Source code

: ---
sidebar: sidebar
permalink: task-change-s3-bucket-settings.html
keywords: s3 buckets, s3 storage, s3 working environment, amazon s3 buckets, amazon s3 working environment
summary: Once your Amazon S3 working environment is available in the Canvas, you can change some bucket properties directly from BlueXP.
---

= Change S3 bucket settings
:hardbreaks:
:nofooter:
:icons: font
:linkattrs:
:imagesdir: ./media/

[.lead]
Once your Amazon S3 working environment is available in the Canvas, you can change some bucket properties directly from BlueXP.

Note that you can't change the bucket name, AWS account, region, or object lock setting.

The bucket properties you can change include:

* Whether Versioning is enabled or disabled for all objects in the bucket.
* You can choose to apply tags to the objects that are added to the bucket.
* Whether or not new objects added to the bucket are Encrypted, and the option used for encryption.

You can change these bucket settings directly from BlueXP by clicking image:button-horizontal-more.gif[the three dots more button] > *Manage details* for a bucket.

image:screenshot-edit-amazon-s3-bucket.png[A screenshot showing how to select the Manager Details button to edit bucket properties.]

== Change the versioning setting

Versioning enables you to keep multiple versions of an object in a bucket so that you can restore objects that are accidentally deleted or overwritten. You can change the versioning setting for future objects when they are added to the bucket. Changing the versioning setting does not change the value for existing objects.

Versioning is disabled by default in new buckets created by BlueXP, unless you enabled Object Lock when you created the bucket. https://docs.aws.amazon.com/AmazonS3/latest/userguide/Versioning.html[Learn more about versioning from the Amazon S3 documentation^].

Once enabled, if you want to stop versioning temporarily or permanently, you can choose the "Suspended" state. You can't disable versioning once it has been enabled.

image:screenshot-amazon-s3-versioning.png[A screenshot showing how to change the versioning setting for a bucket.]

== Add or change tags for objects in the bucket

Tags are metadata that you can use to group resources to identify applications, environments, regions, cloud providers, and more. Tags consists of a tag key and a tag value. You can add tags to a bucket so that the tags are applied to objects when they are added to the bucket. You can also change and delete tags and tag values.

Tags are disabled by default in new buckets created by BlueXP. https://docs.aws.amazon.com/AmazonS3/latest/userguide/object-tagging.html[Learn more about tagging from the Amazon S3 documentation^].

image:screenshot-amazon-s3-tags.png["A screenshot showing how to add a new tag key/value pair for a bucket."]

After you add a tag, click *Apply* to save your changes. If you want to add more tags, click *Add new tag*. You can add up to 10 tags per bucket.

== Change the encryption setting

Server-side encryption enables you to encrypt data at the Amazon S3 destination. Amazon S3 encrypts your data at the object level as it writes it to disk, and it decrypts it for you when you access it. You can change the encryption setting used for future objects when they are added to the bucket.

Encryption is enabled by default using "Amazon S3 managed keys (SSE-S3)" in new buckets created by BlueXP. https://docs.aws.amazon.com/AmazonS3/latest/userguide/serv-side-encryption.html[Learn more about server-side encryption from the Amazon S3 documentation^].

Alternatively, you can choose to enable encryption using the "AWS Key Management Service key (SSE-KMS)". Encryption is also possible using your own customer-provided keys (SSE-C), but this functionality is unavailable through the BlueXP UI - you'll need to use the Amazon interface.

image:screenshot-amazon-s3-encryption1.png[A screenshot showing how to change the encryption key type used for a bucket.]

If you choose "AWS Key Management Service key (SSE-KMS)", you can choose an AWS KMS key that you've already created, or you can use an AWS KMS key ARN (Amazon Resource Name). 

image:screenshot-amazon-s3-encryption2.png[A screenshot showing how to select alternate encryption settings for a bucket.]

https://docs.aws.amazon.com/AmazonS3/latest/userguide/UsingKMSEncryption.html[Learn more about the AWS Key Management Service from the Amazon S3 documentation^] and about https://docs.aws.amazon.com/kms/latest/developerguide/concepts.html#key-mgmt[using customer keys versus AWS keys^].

#####

:: The task ::
Give back all the data exactly as it was written.

:: Response to the task ::
Source code

: ---
sidebar: sidebar
permalink: task-change-s3-bucket-settings.html
keywords: s3 buckets, s3 storage, s3 working environment, amazon s3 buckets, amazon s3 working environment
summary: Once your Amazon S3 working environment is available in the Canvas, you can change some bucket properties directly from BlueXP.
---

= Change S3 bucket settings
:hardbreaks:
:nofooter:
:icons: font
:linkattrs:
:imagesdir: ./media/

[.lead]
Once your Amazon S3 working environment is available in the Canvas, you can change some bucket properties directly from BlueXP.

Note that you can't change the bucket name, AWS account, region, or object lock setting.

The bucket properties you can change include:

* Whether Versioning is enabled or disabled for all objects in the bucket.
* You can choose to apply tags to the objects that are added to the bucket.
* Whether or not new objects added to the bucket are Encrypted, and the option used for encryption.

You can change these bucket settings directly from BlueXP by clicking image:button-horizontal-more.gif[the three dots more button] > *Manage details* for a bucket.

image:screenshot-edit-amazon-s3-bucket.png[A screenshot showing how to select the Manager Details button to edit bucket properties.]

== Change the versioning setting

Versioning enables you to keep multiple versions of an object in a bucket so that you can restore objects that are accidentally deleted or overwritten. You can change the versioning setting for future objects when they are added to the bucket. Changing the versioning setting does not change the value for existing objects.

Versioning is disabled by default in new buckets created by BlueXP, unless you enabled Object Lock when you created the bucket. https://docs.aws.amazon.com/AmazonS3/latest/userguide/Versioning.html[Learn more about versioning from the Amazon S3 documentation^].

Once enabled, if you want to stop versioning temporarily or permanently, you can choose the "Suspended" state. You can't disable versioning once it has been enabled.

image:screenshot-amazon-s3-versioning.png[A screenshot showing how to change the versioning setting for a bucket.]

== Add or change tags for objects in the bucket

Tags are metadata that you can use to group resources to identify applications, environments, regions, cloud providers, and more. Tags consists of a tag key and a tag value. You can add tags to a bucket so that the tags are applied to objects when they are added to the bucket. You can also change and delete tags and tag values.

Tags are disabled by default in new buckets created by BlueXP. https://docs.aws.amazon.com/AmazonS3/latest/userguide/object-tagging.html[Learn more about tagging from the Amazon S3 documentation^].

image:screenshot-amazon-s3-tags.png["A screenshot showing how to add a new tag key/value pair for a bucket."]

After you add a tag, click *Apply* to save your changes. If you want to add more tags, click *Add new tag*. You can add up to 10 tags per bucket.

== Change the encryption setting

Server-side encryption enables you to encrypt data at the Amazon S3 destination. Amazon S3 encrypts your data at the object level as it writes it to disk, and it decrypts it for you when you access it. You can change the encryption setting used for future objects when they are added to the bucket.

Encryption is enabled by default using "Amazon S3 managed keys (SSE-S3)" in new buckets created by BlueXP. https://docs.aws.amazon.com/AmazonS3/latest/userguide/serv-side-encryption.html[Learn more about server-side encryption from the Amazon S3 documentation^].

Alternatively, you can choose to enable encryption using the "AWS Key Management Service key (SSE-KMS)". Encryption is also possible using your own customer-provided keys (SSE-C), but this functionality is unavailable through the BlueXP UI - you'll need to use the Amazon interface.

image:screenshot-amazon-s3-encryption1.png[A screenshot showing how to change the encryption key type used for a bucket.]

If you choose "AWS Key Management Service key (SSE-KMS)", you can choose an AWS KMS key that you've already created, or you can use an AWS KMS key ARN (Amazon Resource Name). 

image:screenshot-amazon-s3-encryption2.png[A screenshot showing how to select alternate encryption settings for a bucket.]

https://docs.aws.amazon.com/AmazonS3/latest/userguide/UsingKMSEncryption.html[Learn more about the AWS Key Management Service from the Amazon S3 documentation^] and about https://docs.aws.amazon.com/kms/latest/developerguide/concepts.html#key-mgmt[using customer keys versus AWS keys^].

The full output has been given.